Presidential Alert

In 1951, the federal government devised a system to instantly alert the whole country in case of enemy attack. At first, the alert system was known as Conelrad. In the event of an emergency, all radio stations were to cease operation except for those able to broadcast on two designated Conelrad frequencies, 640 and 1240 on the AM dial. Emergency information would be relayed to the public on these two frequencies. The idea was that the Conelrad stations would switch on and switch off from different cities so that Russian bombers couldn’t target their signals. An indication of how seriously Conelrad was taken is that between 1953 and 1963, all AM radios manufactured in the United States were required to have triangular Conelrad markings on the dial at 640 and 1240. (Hear a bit of the first nationwide Conelrad test from 1956 here.)

Conelrad was replaced in 1963 by the Emergency Broadcast System (EBS), which made it theoretically possible for every radio station in the country to carry simultaneous emergency messages. Messages would be sent to a few designated primary stations and relayed by smaller stations monitoring them, and by smaller stations monitoring them, and so on. The Emergency Alert System (EAS), established in 1997, updated the warning mechanisms further, and marked the end of the familar EBS tests, like the one at the top of this post.

We have never learned whether any of the systems would actually work in a real emergency. I have always doubted it, as they ultimately depend on too many fallible human beings all down the line, from the White House to West Overshoe. Conelrad glitched a couple of times, in several western and southwestern states in 1955 and in northeast Wisconsin and Upper Michigan in 1959; a 1971 EBS error is more famous. Today, EAS has largely automated the process, but erroneous activations still occur.

As the old EBS script said, stations act “in voluntary cooperation with federal, state, and local authorities,” sort of. Stations are required to activate for federal-level alerts, but not state or local ones. (In Dubuque 35 years ago, we fired EBS tones for tornado warnings, but no other station I ever worked for did it.) Controversially, EAS wasn’t activated locally in New York on 9/11, even though those attacks were surely the kind of thing for which it was invented. In many states today, the decision to broadcast an alert is made by local emergency management officials or the National Weather Service, in recognition of the fact that many radio and TV stations operate unstaffed some of the time.

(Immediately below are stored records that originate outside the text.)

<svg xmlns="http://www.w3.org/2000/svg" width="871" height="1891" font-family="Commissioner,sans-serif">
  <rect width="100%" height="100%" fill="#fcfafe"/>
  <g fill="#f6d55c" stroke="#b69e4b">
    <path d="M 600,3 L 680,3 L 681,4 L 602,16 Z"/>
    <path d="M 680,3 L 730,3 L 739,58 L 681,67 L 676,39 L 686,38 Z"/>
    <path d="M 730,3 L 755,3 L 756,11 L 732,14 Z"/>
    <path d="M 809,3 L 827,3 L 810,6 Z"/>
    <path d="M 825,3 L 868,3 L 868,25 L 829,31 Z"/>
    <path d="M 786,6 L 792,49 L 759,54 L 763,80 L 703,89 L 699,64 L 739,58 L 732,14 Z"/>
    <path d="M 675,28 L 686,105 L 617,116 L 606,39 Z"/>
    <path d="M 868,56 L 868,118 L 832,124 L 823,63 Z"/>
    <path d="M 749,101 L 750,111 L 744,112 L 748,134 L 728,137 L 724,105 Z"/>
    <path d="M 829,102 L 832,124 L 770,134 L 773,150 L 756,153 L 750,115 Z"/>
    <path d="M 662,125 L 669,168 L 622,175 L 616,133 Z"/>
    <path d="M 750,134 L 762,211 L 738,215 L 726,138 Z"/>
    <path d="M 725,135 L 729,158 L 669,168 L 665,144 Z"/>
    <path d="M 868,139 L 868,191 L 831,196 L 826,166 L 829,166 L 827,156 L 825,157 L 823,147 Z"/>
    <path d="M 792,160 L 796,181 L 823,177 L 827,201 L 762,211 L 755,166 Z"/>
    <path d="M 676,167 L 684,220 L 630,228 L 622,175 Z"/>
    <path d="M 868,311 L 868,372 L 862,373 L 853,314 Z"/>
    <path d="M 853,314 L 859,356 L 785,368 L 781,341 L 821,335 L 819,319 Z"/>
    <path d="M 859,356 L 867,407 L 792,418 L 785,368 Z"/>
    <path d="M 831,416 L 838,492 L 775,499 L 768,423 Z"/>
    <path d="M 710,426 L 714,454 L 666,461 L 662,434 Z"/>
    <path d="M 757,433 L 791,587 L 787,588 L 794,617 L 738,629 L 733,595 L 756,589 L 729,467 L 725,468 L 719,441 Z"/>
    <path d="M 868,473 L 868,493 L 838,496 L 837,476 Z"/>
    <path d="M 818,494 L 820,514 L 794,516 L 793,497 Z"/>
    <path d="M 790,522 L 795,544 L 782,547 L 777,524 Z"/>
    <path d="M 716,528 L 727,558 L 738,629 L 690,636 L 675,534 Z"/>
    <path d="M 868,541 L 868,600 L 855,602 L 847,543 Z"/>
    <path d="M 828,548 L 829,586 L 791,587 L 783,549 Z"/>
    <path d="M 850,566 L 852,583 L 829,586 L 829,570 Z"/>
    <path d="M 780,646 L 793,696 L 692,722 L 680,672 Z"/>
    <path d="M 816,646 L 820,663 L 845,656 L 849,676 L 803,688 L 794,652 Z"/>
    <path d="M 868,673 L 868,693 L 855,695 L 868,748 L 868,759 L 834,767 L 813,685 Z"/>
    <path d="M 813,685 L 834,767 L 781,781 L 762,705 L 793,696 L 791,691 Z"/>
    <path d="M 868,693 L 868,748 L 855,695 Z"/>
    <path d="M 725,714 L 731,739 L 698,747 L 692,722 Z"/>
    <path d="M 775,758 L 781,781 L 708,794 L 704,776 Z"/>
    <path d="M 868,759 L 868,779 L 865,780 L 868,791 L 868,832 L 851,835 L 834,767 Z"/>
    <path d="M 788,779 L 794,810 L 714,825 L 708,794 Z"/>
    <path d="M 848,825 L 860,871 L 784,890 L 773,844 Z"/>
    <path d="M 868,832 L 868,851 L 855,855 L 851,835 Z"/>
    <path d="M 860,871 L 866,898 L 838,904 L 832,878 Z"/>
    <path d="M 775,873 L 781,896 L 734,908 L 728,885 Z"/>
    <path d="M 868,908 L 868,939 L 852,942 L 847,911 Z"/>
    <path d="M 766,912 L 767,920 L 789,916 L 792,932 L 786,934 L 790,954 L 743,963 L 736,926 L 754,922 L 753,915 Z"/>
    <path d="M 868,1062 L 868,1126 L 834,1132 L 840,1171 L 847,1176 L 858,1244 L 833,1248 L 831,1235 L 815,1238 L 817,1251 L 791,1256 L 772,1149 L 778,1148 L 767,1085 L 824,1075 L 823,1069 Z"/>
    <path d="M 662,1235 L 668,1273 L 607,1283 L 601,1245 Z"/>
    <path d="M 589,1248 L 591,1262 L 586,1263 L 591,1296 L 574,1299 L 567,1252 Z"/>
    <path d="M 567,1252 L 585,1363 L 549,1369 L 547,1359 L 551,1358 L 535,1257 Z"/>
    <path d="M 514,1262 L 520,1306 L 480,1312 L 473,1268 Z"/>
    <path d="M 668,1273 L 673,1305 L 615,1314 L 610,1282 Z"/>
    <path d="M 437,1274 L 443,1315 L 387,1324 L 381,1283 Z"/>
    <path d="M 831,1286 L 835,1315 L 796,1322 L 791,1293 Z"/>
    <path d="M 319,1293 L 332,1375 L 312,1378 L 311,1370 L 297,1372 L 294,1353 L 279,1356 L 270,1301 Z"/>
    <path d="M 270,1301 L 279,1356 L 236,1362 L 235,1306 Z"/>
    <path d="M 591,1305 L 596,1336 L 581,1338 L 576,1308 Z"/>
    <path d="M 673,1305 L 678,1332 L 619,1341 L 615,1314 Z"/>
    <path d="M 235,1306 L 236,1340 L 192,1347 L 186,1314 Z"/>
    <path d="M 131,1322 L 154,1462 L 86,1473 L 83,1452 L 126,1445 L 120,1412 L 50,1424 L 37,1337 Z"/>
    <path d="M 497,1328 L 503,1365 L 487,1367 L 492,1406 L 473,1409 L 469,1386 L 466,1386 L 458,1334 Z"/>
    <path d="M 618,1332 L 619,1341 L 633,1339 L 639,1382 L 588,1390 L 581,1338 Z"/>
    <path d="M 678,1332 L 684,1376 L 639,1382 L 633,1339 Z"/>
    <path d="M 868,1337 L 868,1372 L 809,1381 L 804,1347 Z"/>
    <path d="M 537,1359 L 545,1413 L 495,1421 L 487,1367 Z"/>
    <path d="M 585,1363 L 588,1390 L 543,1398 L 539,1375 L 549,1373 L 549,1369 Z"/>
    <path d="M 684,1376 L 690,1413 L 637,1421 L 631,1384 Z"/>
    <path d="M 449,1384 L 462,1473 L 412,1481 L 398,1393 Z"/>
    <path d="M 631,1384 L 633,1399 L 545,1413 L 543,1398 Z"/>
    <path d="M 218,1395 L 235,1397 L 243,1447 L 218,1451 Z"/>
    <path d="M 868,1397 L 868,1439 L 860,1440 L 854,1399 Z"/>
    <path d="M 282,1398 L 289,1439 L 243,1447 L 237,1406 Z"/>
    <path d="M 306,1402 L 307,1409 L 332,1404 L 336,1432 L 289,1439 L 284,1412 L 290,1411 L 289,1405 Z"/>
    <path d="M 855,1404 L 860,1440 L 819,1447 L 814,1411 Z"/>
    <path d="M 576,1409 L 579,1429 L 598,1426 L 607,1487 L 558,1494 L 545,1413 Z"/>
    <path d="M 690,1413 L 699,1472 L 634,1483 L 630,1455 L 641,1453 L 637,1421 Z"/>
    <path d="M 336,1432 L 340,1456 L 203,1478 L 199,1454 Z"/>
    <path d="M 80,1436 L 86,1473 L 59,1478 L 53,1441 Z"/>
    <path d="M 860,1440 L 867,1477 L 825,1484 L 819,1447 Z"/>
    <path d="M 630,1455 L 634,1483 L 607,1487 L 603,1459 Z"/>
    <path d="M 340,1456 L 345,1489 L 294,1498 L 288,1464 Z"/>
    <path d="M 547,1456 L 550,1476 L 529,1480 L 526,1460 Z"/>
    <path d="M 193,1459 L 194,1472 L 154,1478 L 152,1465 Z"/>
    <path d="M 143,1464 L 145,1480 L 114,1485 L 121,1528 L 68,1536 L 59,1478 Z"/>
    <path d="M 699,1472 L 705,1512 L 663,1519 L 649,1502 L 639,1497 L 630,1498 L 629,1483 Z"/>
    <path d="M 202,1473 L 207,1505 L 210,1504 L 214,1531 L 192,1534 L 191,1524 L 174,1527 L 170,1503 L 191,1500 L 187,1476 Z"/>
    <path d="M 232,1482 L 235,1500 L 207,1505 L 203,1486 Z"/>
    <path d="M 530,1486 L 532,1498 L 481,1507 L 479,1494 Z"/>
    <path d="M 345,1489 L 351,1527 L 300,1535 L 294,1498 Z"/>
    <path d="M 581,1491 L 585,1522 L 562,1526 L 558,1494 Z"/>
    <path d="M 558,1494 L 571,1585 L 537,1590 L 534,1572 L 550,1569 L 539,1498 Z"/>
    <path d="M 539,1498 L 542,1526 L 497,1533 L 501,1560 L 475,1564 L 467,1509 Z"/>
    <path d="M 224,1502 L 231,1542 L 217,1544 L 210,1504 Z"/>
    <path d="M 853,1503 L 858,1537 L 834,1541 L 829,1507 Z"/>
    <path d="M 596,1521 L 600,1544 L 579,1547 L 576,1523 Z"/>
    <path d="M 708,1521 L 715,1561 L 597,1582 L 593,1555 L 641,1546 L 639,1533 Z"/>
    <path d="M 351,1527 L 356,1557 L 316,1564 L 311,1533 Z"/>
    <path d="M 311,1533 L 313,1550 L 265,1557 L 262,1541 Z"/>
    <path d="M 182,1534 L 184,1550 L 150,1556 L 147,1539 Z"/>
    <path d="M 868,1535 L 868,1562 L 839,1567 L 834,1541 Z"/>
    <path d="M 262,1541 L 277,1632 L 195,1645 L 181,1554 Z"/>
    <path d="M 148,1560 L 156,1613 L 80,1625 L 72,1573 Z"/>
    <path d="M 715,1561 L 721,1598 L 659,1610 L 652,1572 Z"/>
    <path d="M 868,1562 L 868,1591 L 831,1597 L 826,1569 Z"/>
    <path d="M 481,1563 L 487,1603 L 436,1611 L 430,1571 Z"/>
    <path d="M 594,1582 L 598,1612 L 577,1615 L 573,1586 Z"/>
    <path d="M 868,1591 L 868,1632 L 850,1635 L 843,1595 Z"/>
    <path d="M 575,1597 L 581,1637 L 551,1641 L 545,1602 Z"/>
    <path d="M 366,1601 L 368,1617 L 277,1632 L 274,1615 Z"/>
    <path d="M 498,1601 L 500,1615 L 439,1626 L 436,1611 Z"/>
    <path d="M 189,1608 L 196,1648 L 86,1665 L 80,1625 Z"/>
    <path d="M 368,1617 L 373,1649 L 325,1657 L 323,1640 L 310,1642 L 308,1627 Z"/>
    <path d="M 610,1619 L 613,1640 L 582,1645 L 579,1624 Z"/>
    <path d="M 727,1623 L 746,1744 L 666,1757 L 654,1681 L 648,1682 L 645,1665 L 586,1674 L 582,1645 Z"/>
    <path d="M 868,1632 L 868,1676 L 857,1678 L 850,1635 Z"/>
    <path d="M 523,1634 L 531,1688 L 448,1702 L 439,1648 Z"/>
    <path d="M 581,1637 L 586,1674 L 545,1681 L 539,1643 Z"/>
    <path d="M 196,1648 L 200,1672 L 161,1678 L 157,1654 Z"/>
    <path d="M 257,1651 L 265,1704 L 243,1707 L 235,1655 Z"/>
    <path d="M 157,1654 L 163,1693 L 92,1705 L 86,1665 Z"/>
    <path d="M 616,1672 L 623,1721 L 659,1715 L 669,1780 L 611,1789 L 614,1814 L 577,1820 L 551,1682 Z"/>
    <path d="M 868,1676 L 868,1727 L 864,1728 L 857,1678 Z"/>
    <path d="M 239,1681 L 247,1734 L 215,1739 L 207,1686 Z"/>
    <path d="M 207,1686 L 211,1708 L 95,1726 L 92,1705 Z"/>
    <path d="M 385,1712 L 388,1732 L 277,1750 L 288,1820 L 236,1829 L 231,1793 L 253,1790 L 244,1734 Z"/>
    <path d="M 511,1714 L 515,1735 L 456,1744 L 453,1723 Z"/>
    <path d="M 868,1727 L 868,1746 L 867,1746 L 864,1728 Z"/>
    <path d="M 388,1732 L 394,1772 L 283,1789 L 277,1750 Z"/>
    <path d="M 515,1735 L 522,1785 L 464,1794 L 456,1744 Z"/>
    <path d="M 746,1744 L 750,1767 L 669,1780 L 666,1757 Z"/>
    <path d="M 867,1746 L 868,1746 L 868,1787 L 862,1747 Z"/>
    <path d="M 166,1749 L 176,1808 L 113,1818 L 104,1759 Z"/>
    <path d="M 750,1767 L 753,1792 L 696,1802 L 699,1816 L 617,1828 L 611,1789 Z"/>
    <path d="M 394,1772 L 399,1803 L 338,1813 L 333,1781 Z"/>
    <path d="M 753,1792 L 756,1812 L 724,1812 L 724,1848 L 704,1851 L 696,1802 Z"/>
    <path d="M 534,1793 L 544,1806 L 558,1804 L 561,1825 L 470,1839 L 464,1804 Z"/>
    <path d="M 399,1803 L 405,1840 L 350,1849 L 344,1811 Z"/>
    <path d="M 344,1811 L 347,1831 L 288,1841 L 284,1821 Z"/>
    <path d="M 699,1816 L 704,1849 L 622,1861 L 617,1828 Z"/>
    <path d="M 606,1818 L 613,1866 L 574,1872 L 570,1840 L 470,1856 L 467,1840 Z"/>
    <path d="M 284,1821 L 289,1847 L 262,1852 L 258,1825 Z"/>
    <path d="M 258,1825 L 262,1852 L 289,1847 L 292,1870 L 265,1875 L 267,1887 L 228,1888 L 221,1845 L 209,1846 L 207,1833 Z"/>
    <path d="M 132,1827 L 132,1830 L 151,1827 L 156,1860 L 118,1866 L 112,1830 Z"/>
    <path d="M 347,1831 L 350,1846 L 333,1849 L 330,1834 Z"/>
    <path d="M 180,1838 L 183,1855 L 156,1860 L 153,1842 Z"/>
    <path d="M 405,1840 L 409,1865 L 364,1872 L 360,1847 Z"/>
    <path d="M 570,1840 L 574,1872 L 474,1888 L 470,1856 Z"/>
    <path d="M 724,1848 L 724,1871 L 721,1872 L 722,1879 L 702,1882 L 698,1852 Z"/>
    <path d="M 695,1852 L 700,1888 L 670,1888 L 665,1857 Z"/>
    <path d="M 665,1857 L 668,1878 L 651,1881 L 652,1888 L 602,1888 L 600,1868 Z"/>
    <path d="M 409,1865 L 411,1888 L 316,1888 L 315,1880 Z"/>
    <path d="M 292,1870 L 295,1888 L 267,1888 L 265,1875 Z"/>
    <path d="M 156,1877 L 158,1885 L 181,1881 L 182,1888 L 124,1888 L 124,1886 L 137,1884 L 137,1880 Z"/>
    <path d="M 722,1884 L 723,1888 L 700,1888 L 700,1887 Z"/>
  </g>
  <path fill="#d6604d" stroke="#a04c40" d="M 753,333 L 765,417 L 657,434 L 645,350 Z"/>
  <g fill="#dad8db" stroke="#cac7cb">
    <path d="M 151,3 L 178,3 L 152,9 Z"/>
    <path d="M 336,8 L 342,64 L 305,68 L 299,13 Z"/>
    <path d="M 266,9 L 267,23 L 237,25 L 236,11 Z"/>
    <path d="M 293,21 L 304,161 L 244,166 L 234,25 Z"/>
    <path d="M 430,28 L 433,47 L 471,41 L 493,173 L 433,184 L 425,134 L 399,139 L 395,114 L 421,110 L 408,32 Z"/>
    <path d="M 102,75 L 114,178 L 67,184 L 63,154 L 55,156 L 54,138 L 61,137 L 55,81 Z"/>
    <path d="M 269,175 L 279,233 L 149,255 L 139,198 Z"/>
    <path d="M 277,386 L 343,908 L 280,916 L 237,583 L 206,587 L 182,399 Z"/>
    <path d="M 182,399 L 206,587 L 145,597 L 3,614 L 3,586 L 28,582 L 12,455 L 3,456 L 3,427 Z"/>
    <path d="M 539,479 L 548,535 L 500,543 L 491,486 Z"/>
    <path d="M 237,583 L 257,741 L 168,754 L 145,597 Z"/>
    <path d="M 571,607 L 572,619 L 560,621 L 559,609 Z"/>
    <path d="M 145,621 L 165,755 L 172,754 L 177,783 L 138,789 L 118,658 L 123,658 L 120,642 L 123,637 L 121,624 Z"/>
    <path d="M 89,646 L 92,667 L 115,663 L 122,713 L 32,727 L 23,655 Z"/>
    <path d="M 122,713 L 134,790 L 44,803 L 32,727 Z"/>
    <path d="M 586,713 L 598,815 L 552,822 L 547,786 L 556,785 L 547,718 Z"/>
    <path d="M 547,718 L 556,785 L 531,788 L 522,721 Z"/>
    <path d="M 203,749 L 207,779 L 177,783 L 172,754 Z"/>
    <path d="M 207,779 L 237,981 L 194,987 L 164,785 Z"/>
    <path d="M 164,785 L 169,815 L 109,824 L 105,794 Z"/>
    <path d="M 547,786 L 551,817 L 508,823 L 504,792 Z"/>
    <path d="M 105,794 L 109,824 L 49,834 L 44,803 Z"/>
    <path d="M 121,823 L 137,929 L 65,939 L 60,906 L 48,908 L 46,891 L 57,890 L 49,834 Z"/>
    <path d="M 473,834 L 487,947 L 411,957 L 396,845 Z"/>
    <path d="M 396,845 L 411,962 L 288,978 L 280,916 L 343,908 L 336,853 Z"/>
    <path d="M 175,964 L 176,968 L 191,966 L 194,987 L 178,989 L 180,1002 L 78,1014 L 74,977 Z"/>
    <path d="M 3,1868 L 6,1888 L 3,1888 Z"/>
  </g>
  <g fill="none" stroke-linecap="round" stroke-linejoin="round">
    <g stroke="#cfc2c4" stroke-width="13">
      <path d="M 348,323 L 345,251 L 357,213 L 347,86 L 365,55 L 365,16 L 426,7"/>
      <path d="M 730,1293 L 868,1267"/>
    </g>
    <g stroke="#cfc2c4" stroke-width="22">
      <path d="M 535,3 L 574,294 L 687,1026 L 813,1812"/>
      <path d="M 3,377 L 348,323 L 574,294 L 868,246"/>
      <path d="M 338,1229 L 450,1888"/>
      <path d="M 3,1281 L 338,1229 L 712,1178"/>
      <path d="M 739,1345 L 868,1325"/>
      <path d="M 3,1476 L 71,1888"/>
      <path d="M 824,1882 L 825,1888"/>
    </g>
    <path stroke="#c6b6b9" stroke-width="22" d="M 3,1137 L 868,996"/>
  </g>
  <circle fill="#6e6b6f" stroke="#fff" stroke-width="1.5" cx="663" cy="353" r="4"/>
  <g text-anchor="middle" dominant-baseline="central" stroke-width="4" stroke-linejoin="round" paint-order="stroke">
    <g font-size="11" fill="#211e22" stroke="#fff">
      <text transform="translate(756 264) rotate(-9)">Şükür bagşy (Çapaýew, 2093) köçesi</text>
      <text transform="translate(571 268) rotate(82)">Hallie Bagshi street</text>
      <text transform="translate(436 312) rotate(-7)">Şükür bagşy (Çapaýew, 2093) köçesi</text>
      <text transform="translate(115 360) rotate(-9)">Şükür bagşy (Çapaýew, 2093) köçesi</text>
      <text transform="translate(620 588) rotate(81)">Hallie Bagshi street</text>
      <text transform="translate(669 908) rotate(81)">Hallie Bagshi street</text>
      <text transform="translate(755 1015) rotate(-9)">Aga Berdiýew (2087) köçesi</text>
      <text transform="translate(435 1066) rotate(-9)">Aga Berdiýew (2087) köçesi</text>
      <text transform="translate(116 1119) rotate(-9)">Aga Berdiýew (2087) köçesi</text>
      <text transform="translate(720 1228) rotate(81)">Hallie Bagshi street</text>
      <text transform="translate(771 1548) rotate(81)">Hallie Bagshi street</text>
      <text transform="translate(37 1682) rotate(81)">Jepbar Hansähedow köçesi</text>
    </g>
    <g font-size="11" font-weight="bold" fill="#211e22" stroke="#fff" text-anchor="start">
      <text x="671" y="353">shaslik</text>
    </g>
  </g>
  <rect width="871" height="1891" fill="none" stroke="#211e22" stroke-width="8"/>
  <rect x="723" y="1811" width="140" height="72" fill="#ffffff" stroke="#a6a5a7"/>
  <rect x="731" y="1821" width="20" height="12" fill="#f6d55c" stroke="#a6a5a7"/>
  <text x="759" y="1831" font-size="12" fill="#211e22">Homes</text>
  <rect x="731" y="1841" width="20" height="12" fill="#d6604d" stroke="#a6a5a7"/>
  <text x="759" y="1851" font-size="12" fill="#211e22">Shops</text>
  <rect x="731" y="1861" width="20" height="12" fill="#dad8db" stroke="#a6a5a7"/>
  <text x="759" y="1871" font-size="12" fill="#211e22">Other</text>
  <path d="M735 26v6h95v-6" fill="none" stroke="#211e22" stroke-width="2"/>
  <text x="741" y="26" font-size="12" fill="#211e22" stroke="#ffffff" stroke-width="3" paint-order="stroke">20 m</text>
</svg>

Once all of us started carrying personal communication devices, it made sense to start using them for such alerts. The Wireless Emergency Alert (WEA) system has already buzzed you, probably—if you’ve ever gotten an Amber Alert on your phone, for example. It is possible to use the settings on your phone to opt out of such alerts, but there’s one setting you can’t change: the presidential alert. That’s why Conelrad and all the rest were invented, after all: for the president to communicate with Americans before, during, and after the dropping of the Big One. And it’s still a main purpose of EAS and WEA today, made official by federal laws passed in 2006, 2008, and 2015 that modernized the alert system for the cell-phone age.

A national EAS test was performed in 2016, and at that time, a lot of right-wingers lost their minds, screeching that it meant President Obama was going to take over the nation’s airwaves for propaganda purposes. (A 2017 test happened practically without anyone noticing, however.) Another national EAS test was scheduled for tomorrow, although it’s now been postponed to October 3. It is the first such test to incorporate the un-opt-out-able presidential alert on cell phones. Now it’s the left wing’s turn to freak out, imagining that Donald Trump will start using the system the same way he uses Twitter.

I don’t doubt that Trump would look fondly at a system that could allow him to force his opinions on people who might otherwise manage to ignore him. But sending a presidential alert is not something any president can do unilaterally. This is due in part to the 2015 act, which codified anti-Obama paranoia into law by limiting the president’s authority to activate emergency systems. The message we’ll all receive on October 3 will be a text, labeled as a presidential alert with some boilerplate script, most likely with no direct participation from Trump at all.

(Thanks to longtime friend of the blog Dan Kelley at the Michigan Association of Broadcasters for his EAS expertise.)

6 thoughts on “Presidential Alert

  1. Gary

    Such terminology as “…this is only a test…” became part of our national consciousness. I wonder if those under a certain age catch the significance when that term is used in everyday speech.

  2. mackdaddyg

    I worked at a small country station in the summer of 1990. The EBS test was scheduled randomly once a week if I recall correctly. I think most stations were supposed to hit a button to produce the test sound, but we had a cart we would play that had the “this is a test” dialogue PLUS the test sound.

    I’m not sure if the FCC would’ve been happy about that or not.

    1. Monday thru Friday between 830AM and sundown, IIRC. An elderly broadcast engineer could say for sure, but I don’t think carted tones were legal. They wouldn’t necessarily trip Plectrons and other monitoring equipment.

  3. Yah Shure

    “The message we’ll all receive on October 3…”

    Exclusive landliner here. Yes, there are still a few of us left.

    I heard one of the Conelrad tests during the early ’60s. Both the 640 and 1240 signals were very weak in the Minneapolis suburbs.